Oxford-educated professor Judith Lathlean, a 67-year-old, went public last year to tell how she paid £140,000 to a man she met on a dating site but never met in person.
English divorcée Suzanne Hardman (inset left), then 56, was defrauded of £170,000 by a man she thought was ‘James Richards’, a widower living in Portsmouth. However,
James was really a gang of Nigerian fraudsters who were later convicted of the scam.
In January conmen Ife Ojo and Olusegun Agbaje were sentenced to three years after they conned a woman out of £1.6m by using a fictional character to contact her on dating website Match.com.
The English victim thought she was corresponding with a man called Christian Anderson and gave him money to help fund a supposed business project.
Police and other agencies in countries across the world have reported an avalanche of complaints about such scams in the past two years.
Other scams involve criminals people to unwittingly launder money for them after thinking they met a potential lover online.
However, the main operators of online romance scams are purely looking for cash.
Wayne May who offers advice on the website scamsurvivors.com said that the website gets around 30 requests a day from victims of webcam extortion looking for help.
He said the obvious advice is not to expose yourself online but he understands some people will inevitably do so and offers this advice if you are targeted.
“Firstly, don’t send any money. We’re already seeing cases of people sending money, only to be told they need to send more.”
“You’re going to have to bite the bullet and admit to people that you were caught by a scammer.”

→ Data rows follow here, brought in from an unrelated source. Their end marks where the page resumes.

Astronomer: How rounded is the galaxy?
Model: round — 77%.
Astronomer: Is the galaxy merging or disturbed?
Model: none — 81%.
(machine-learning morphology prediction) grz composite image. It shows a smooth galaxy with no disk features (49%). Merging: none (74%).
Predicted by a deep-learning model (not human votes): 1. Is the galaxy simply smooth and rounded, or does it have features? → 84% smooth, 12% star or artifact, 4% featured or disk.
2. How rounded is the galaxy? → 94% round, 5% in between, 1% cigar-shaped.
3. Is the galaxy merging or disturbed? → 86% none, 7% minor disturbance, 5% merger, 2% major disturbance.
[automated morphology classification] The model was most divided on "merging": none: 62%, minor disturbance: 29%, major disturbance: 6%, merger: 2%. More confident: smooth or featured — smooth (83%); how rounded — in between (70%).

He also says to do a complete virus check if the scammer sent images to your computer.
“It’s not unknown for people to send a virus to computers hidden in what appears to be an image file that would give them complete access to your computer and all the information held on it.
“Now block them. Block them and don’t take any more friend requests, certainly for a while. Add their email address to your blocked list, add their number to your blocked list, block them from your friends list. Log out of Skype for two weeks. A threat can only be effective if you can read it.

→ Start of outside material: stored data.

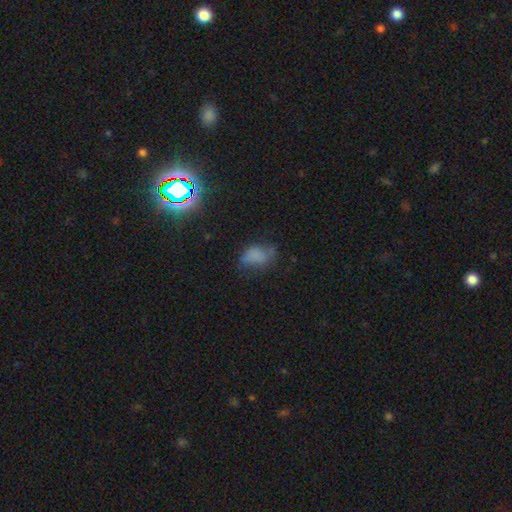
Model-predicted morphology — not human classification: A smooth galaxy with no disk features (67%) that is in between round and cigar-shaped (84%).

Vote fractions:
- Smooth or featured? smooth: 67% / star or artifact: 17% / featured or disk: 16%
- How rounded? in between: 84% / round: 14% / cigar-shaped: 2%
- Merging? none: 49% / minor disturbance: 30% / major disturbance: 18% / merger: 3%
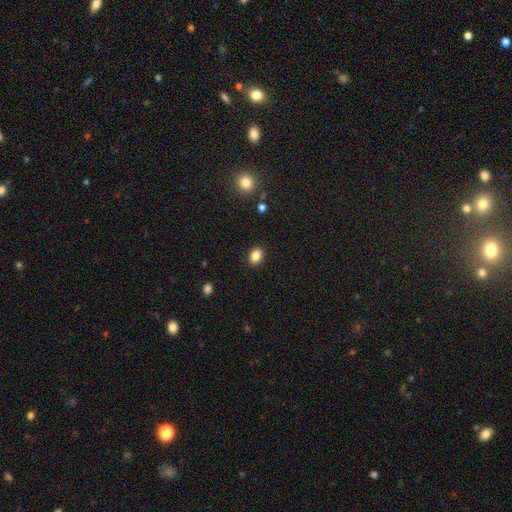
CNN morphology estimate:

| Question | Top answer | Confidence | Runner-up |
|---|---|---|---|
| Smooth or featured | smooth | 85% | star or artifact (10%) |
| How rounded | in between | 55% | round (44%) |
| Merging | none | 90% | minor disturbance (7%) |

“Block them, but don’t delete your email account or profile. Instead make them invisible to outsiders or people not already on your lists. Scammers will encourage you to close your accounts after the incident as it destroys all evidence of their scam.”
He adds that it’s a good idea to deactivate or delete any accounts the scammer met you on making it impossible for them to find you again.
“Search for your details in case they do post up your video. If they do, write to the site and tell them it needs to be removed.
“Most sites will remove it the moment they’re made aware of it.
“For the others, point out to them that it was posted without your permission, the video was recorded without your knowledge or consent and is part of a blackmail plot against you so needs to be removed.”